The panel said that Santos knowingly caused his campaign committee to file false or incomplete reports with the Federal Election Commission; used campaign funds for personal purposes; and violated the Ethics in Government Act with financial disclosure statements filed with the House.
The ethics panel’s report also detailed Santos’ lack of cooperation with its investigation and how he “evaded” straightforward requests for information. “Particularly troubling was Representative Santos’ lack of candor during the investigation itself,” the committee determined.
The information that he did provide, according to the committee, “included material misstatements that further advanced falsehoods he made during his 2022 campaign.”
The report says that an investigative subcommittee decided to forgo taking steps that would have led to a lengthy sanctions hearing by the full Ethics panel, after which the panel could make recommendations about punishment to the full House. Instead, it urged House members “to take any action they deem appropriate and necessary” based on the report.
The findings by the investigative panel may be the least of Santos’ worries. The congressman faces a 23-count federal indictment that alleges he stole the identities of campaign donors and then used their credit cards to make tens of thousands of dollars in unauthorized charges. Federal prosecutors say Santos, who has pleaded not guilty, wired some of the money to his personal bank account and used the rest to pad his campaign coffers.
Santos, who represents parts of Queens and Long Island, is also accused of falsely reporting to the Federal Elections Commission that he had loaned his campaign $500,000 when he actually hadn’t given anything and had less than $8,000 in the bank. The fake loan was an attempt to convince Republican Party officials that he was a serious candidate, worth their financial support, the indictment says.

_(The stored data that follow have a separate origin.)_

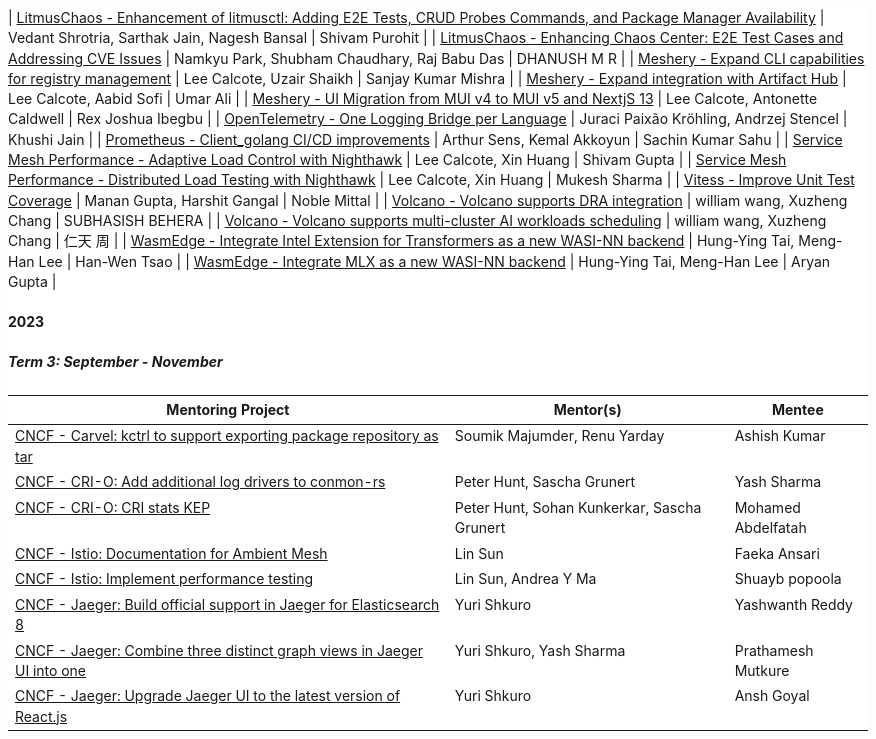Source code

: | [LitmusChaos - Enhancement of litmusctl: Adding E2E Tests, CRUD Probes Commands, and Package Manager Availability](https://mentorship.lfx.linuxfoundation.org/project/48008595-14d2-4725-a0dc-15d441568bc2) | Vedant Shrotria, Sarthak Jain, Nagesh Bansal                  | Shivam Purohit        | 
| [LitmusChaos - Enhancing Chaos Center: E2E Test Cases and Addressing CVE Issues](https://mentorship.lfx.linuxfoundation.org/project/828a5410-6e18-49a8-986e-0ad2dd5ecfa2)                                   | Namkyu Park, Shubham Chaudhary, Raj Babu Das                  | DHANUSH M R           | 
| [Meshery - Expand CLI capabilities for registry management](https://mentorship.lfx.linuxfoundation.org/project/441ebbbd-8084-4e4c-b072-bc78112502ef)                                                        | Lee Calcote, Uzair Shaikh                                     | Sanjay Kumar Mishra   | 
| [Meshery - Expand integration with Artifact Hub](https://mentorship.lfx.linuxfoundation.org/project/83c60c5f-3e79-4532-8ee6-1266e30d21e0)                                                                   | Lee Calcote, Aabid Sofi                                       | Umar Ali              | 
| [Meshery - UI Migration from MUI v4 to MUI v5 and NextjS 13](https://mentorship.lfx.linuxfoundation.org/project/9dc784dd-dbfb-4d60-81ce-4da95e0b48a0)                                                       | Lee Calcote, Antonette Caldwell                               | Rex Joshua Ibegbu     | 
| [OpenTelemetry - One Logging Bridge per Language](https://mentorship.lfx.linuxfoundation.org/project/2d114b9d-015e-40f4-bdd7-9acbb836d84e)                                                                  | Juraci Paixão Kröhling, Andrzej Stencel                       | Khushi Jain           | 
| [Prometheus - Client_golang CI/CD improvements](https://mentorship.lfx.linuxfoundation.org/project/8c1ba948-5237-4bae-9dd2-ee9580b5a018)                                                                    | Arthur Sens, Kemal Akkoyun                                    | Sachin Kumar Sahu     | 
| [Service Mesh Performance - Adaptive Load Control with Nighthawk](https://mentorship.lfx.linuxfoundation.org/project/98b9a7d7-4dd4-45aa-96f9-145e058efcee)                                                  | Lee Calcote, Xin Huang                                        | Shivam Gupta          | 
| [Service Mesh Performance - Distributed Load Testing with Nighthawk](https://mentorship.lfx.linuxfoundation.org/project/bad94872-bd61-4960-915a-ea1945ddd15c)                                               | Lee Calcote, Xin Huang                                        | Mukesh Sharma         | 
| [Vitess - Improve Unit Test Coverage](https://mentorship.lfx.linuxfoundation.org/project/efed074b-3c68-4337-90ab-2a3f2d15c836)                                                                              | Manan Gupta, Harshit Gangal                                   | Noble Mittal          |
| [Volcano - Volcano supports DRA integration](https://mentorship.lfx.linuxfoundation.org/project/3c2d290a-6e93-4185-88f5-56736365fe85)                                                                       | william wang, Xuzheng Chang                                   | SUBHASISH BEHERA      | 
| [Volcano - Volcano supports multi-cluster AI workloads scheduling](https://mentorship.lfx.linuxfoundation.org/project/132a4971-6969-4ca6-a695-783ece3ac768)                                                 | william wang, Xuzheng Chang                                   | 仁天 周                  | 
| [WasmEdge - Integrate Intel Extension for Transformers as a new WASI-NN backend](https://mentorship.lfx.linuxfoundation.org/project/8b592388-6a17-4a8f-82e4-121131c217d0)                                   | Hung-Ying Tai, Meng-Han Lee                                   | Han-Wen Tsao          | 
| [WasmEdge - Integrate MLX as a new WASI-NN backend](https://mentorship.lfx.linuxfoundation.org/project/395d3659-e7c2-413f-8f95-42d079c9d0bc)                                                                | Hung-Ying Tai, Meng-Han Lee                                   | Aryan Gupta           | 

#### 2023

##### Term 3: September - November

| Mentoring Project | Mentor(s) | Mentee |
| --- | ---| ---|
| [CNCF - Carvel: kctrl to support exporting package repository as tar](https://mentorship.lfx.linuxfoundation.org/project/91398424-f095-4b85-bb0f-e7c56e777ea0) | Soumik Majumder, Renu Yarday | Ashish Kumar | 
| [CNCF - CRI-O: Add additional log drivers to conmon-rs](https://mentorship.lfx.linuxfoundation.org/project/99274b1a-694b-4af5-b7ca-39311f38a646) | Peter Hunt, Sascha Grunert | Yash Sharma | 
| [CNCF - CRI-O: CRI stats KEP](https://mentorship.lfx.linuxfoundation.org/project/cb189d71-3943-450a-9d5f-d71bd66d73c9) | Peter Hunt, Sohan Kunkerkar, Sascha Grunert | Mohamed Abdelfatah | 
| [CNCF - Istio: Documentation for Ambient Mesh](https://mentorship.lfx.linuxfoundation.org/project/89ee4357-dd58-4e15-a601-c411742a587c) | Lin Sun | Faeka Ansari | 
| [CNCF - Istio: Implement performance testing](https://mentorship.lfx.linuxfoundation.org/project/bbebd511-1a3e-4c4f-b106-2f09690825c5) | Lin Sun, Andrea Y Ma | Shuayb popoola  | 
| [CNCF - Jaeger: Build official support in Jaeger for Elasticsearch 8](https://mentorship.lfx.linuxfoundation.org/project/37cf2714-668d-4014-ac44-953f70f9dc8e) | Yuri Shkuro | Yashwanth Reddy | 
| [CNCF - Jaeger: Combine three distinct graph views in Jaeger UI into one](https://mentorship.lfx.linuxfoundation.org/project/1e67c90b-de3e-4c4e-a2be-a5583a948864) | Yuri Shkuro, Yash Sharma | Prathamesh Mutkure | 
| [CNCF - Jaeger: Upgrade Jaeger UI to the latest version of React.js](https://mentorship.lfx.linuxfoundation.org/project/83cc55fe-b97a-4195-8dd2-cc9aed7e509c) | Yuri Shkuro | Ansh Goyal |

The Justice Department declined to comment about the ethics report, as did the Brooklyn U.S. attorney’s office, which is handling the case against Santos.
Earlier this week, a former fundraiser for Santos pleaded guilty to a federal wire fraud charge, admitting he impersonated a high-ranking congressional aide while raising campaign cash for the embattled New York Republican.
Santos easily survived a vote earlier this month to expel him from the House as most Republicans and 31 Democrats opted to withhold punishment while both his criminal trial and the House Ethics Committee investigation continued.
Expulsion, the sternest form of punishment, has occurred just five times in the history of the House — three times during the Civil War for disloyalty to the Union and twice after convictions on federal charges, most recently in 2002.